▸ **Written request A**
Translate this sentence from the article on the 1940 NCAA swimming and diving championships into Spanish: "It was the Wolverines' fourth title in program history and the fourth for coach Matt Mann."
▸ **Written request B**
Transcribe the part of the article on the 1940 NCAA swimming and diving championships that lies between "American college aquatic" and "the United States.", inclusive.

▸ **Selection**

## begin

- Host city: New Haven, CT
- Date(s): March 29, 1940
- Venue(s): Payne Whitney Gymnasium Yale University
- Teams: 13

= 1940 NCAA swimming and diving championships =

American college aquatic sports competition

The 1940 NCAA swimming and diving championships were contested March 29, 1940 at the Payne Whitney Gymnasium at Yale University in New Haven, Connecticut at the fourth annual NCAA-sanctioned swim meet to determine the team and individual national champions of men's collegiate swimming and diving among its member programs in the United States.

For the fourth consecutive year, Michigan topped the team standings, edging out hosts Yale by three points. It was the Wolverines' fourth title in program history and the fourth for coach Matt Mann.

## end

▸ **Extracted information**

## begin

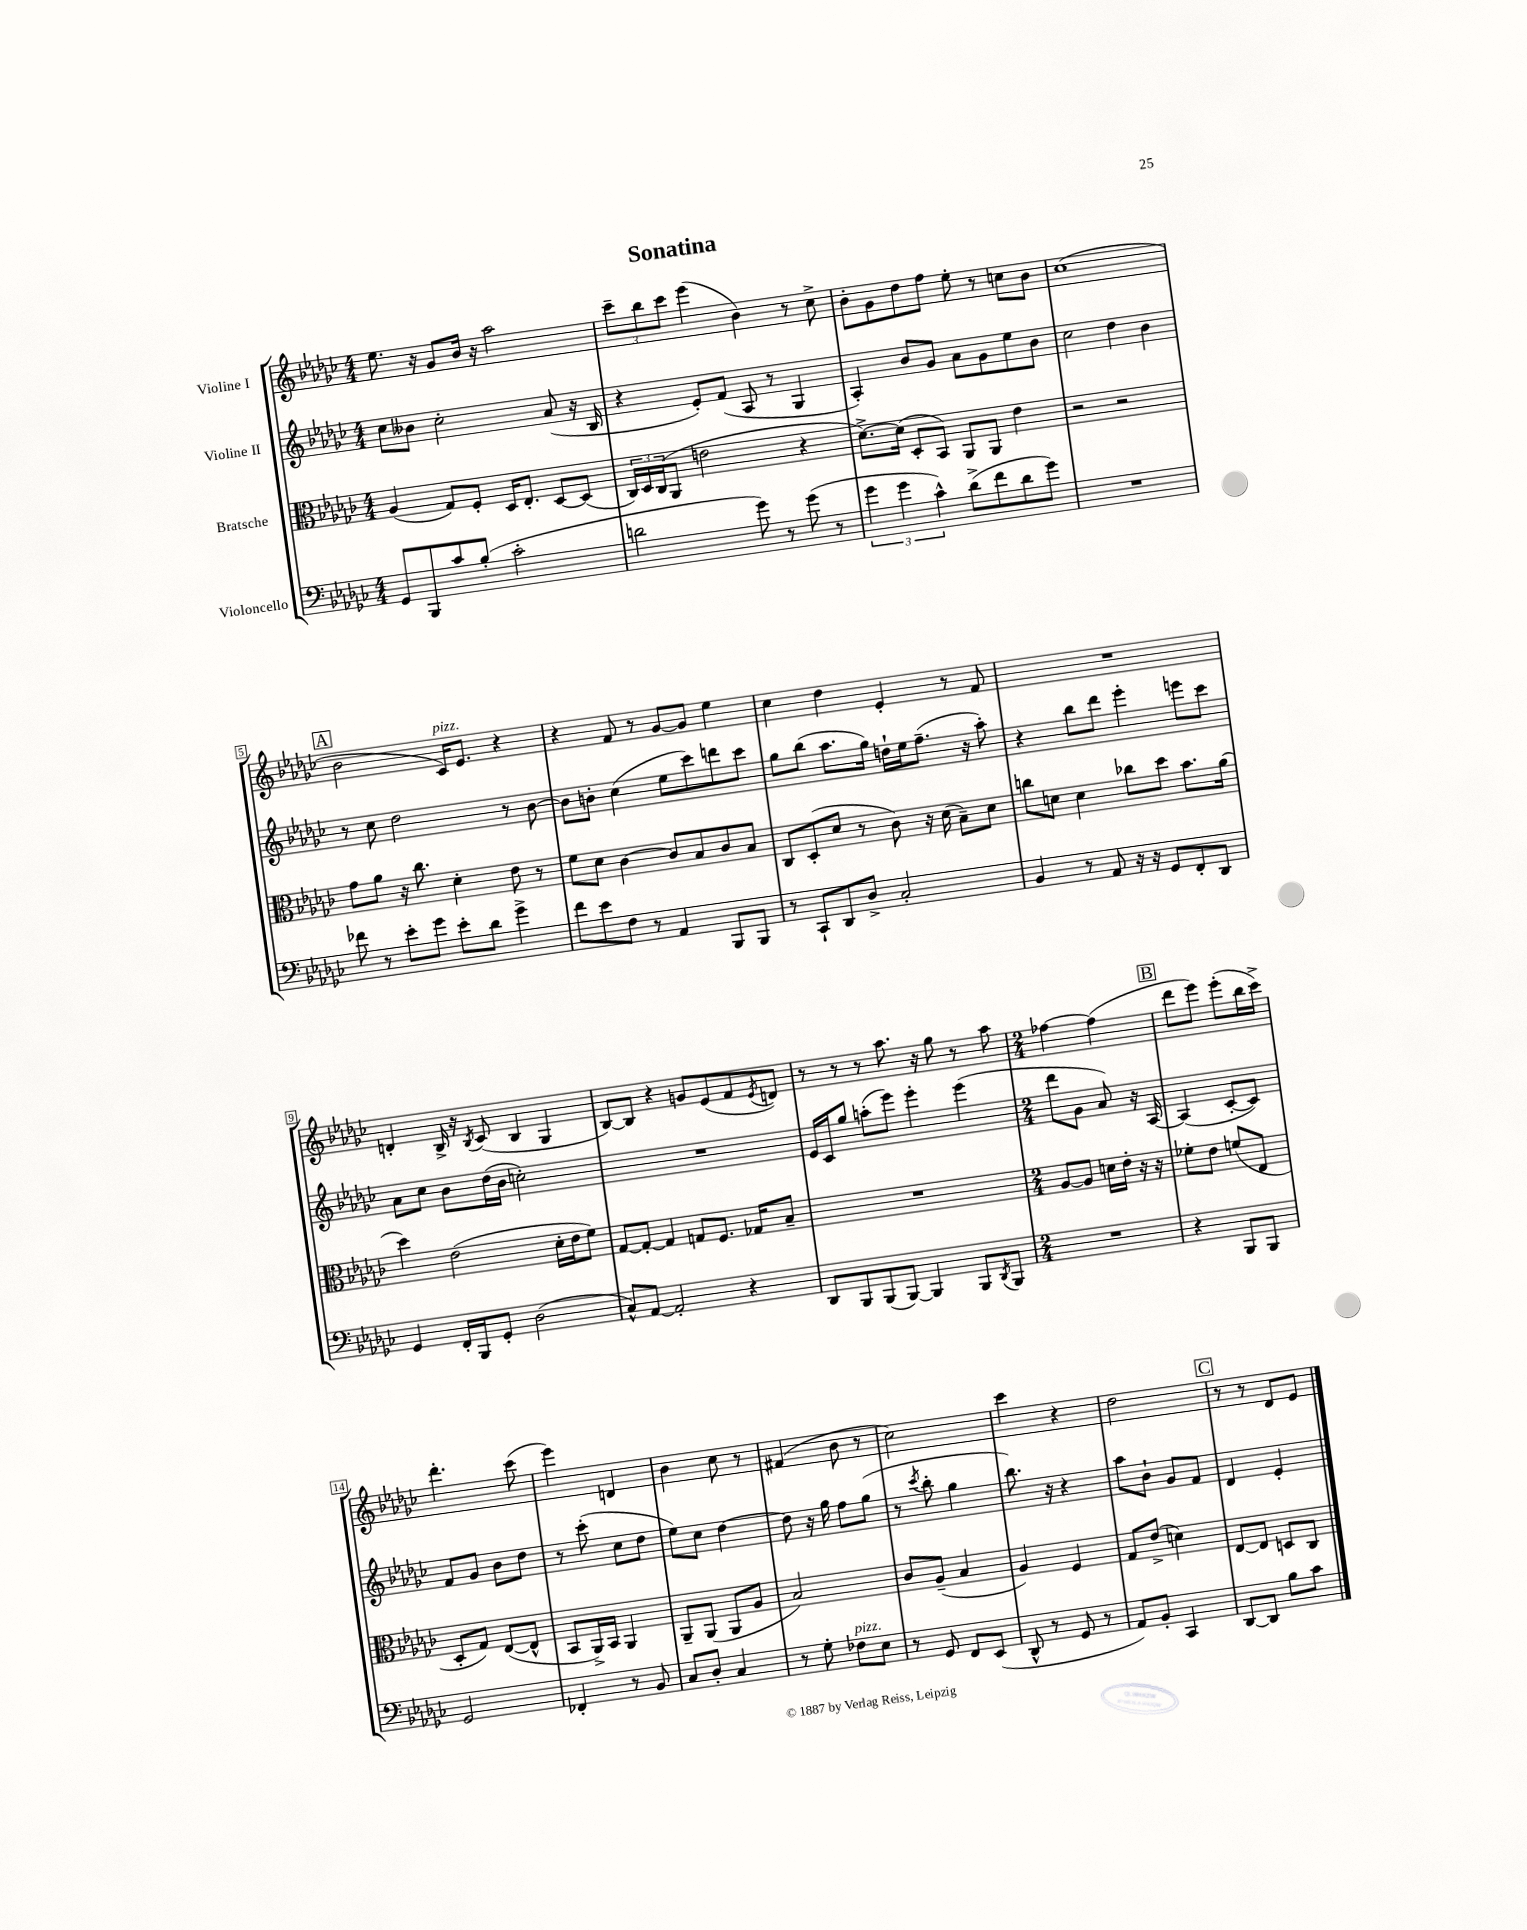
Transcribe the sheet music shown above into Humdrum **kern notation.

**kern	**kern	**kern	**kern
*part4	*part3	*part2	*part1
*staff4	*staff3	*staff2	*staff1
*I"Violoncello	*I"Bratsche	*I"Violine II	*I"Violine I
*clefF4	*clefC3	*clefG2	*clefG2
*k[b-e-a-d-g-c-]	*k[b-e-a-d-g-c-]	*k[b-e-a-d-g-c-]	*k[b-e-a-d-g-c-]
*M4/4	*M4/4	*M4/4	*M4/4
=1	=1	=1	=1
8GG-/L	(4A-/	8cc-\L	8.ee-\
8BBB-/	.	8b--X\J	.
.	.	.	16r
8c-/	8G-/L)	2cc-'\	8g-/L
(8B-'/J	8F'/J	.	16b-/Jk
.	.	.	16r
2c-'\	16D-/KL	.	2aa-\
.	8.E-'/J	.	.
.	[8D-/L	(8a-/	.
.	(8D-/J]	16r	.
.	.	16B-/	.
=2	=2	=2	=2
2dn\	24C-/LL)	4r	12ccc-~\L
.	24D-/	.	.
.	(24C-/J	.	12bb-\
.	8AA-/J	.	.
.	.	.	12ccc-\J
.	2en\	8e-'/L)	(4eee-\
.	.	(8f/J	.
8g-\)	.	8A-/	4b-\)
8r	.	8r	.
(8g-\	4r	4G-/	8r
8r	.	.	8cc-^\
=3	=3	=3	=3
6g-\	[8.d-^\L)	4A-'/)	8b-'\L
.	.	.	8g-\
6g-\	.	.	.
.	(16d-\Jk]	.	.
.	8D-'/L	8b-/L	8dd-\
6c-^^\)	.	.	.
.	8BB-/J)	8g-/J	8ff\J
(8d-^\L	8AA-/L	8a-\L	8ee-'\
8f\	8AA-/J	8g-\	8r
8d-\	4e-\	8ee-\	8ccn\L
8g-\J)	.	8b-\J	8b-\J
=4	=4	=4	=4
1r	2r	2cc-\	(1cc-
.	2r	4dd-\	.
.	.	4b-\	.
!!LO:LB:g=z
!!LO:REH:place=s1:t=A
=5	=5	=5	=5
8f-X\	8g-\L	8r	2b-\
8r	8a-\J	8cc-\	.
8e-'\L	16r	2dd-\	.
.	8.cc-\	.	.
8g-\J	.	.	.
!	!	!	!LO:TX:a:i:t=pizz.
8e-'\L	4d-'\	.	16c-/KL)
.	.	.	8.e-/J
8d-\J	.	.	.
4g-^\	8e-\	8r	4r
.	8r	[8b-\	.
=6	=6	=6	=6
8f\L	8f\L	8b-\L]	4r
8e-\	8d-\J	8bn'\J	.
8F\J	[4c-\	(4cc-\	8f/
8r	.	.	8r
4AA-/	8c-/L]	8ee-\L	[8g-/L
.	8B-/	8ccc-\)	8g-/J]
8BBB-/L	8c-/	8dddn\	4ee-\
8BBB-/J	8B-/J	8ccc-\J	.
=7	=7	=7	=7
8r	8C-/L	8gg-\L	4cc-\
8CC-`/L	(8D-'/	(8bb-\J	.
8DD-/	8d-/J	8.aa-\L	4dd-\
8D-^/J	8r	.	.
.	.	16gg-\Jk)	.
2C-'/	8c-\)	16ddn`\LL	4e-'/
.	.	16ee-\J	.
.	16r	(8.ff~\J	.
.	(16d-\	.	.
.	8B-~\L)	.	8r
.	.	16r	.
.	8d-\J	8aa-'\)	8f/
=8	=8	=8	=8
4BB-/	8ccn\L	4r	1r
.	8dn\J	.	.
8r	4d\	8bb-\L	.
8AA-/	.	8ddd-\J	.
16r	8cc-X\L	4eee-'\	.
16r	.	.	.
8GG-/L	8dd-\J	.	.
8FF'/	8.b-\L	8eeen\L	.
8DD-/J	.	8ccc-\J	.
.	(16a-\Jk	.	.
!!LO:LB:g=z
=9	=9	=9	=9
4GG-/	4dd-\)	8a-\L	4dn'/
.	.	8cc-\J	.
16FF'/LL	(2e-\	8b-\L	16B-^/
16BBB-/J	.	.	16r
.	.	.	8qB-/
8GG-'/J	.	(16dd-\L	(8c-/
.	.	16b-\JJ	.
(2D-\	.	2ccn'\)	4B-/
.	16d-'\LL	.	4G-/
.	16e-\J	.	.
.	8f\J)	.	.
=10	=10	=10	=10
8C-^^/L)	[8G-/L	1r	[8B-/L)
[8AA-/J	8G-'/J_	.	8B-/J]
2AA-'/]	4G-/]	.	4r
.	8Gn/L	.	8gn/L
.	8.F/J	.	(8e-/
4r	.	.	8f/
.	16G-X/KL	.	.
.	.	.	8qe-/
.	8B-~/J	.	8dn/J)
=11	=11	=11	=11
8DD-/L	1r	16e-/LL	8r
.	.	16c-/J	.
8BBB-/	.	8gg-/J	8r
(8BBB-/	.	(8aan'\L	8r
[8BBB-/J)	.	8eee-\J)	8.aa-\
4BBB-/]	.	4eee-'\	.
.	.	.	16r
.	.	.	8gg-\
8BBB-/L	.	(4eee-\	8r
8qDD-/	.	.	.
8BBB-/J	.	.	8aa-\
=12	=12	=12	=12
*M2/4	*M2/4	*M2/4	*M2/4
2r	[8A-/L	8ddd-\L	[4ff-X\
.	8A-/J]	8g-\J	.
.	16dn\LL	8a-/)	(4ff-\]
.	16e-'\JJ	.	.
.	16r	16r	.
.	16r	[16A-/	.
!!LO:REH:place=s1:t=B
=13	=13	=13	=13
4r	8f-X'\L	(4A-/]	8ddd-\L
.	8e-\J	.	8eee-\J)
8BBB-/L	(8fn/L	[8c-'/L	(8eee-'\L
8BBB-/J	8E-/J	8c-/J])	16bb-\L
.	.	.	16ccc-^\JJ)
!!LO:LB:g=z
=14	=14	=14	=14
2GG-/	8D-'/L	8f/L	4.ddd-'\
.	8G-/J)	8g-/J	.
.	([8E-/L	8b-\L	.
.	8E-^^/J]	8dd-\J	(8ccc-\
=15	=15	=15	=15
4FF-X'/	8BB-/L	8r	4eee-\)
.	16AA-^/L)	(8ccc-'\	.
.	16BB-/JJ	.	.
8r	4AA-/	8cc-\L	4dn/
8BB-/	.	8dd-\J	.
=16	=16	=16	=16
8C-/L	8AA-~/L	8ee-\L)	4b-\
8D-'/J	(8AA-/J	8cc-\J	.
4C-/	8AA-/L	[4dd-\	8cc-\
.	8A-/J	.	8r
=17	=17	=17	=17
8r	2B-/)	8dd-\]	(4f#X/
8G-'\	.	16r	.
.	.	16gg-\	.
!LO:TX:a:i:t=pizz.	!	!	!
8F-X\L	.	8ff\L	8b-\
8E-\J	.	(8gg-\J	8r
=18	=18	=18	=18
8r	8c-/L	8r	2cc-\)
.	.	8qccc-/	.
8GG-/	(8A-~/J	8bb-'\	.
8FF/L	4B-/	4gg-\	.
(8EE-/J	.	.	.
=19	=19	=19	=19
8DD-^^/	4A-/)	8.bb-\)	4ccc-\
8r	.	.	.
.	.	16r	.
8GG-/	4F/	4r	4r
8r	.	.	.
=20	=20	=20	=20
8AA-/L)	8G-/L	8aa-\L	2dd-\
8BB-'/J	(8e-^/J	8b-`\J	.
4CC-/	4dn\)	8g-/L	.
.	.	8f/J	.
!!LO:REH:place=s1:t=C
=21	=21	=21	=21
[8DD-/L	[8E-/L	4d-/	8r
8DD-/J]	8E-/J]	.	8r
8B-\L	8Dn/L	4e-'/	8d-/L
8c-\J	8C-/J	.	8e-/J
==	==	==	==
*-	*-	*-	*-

## end

▸ **Finished answer A**
Fue el cuarto título de los Wolverines en la historia del programa y el cuarto para el entrenador Matt Mann.

▸ **Finished answer B**
American college aquatic sports competition

The 1940 NCAA swimming and diving championships were contested March 29, 1940 at the Payne Whitney Gymnasium at Yale University in New Haven, Connecticut at the fourth annual NCAA-sanctioned swim meet to determine the team and individual national champions of men's collegiate swimming and diving among its member programs in the United States.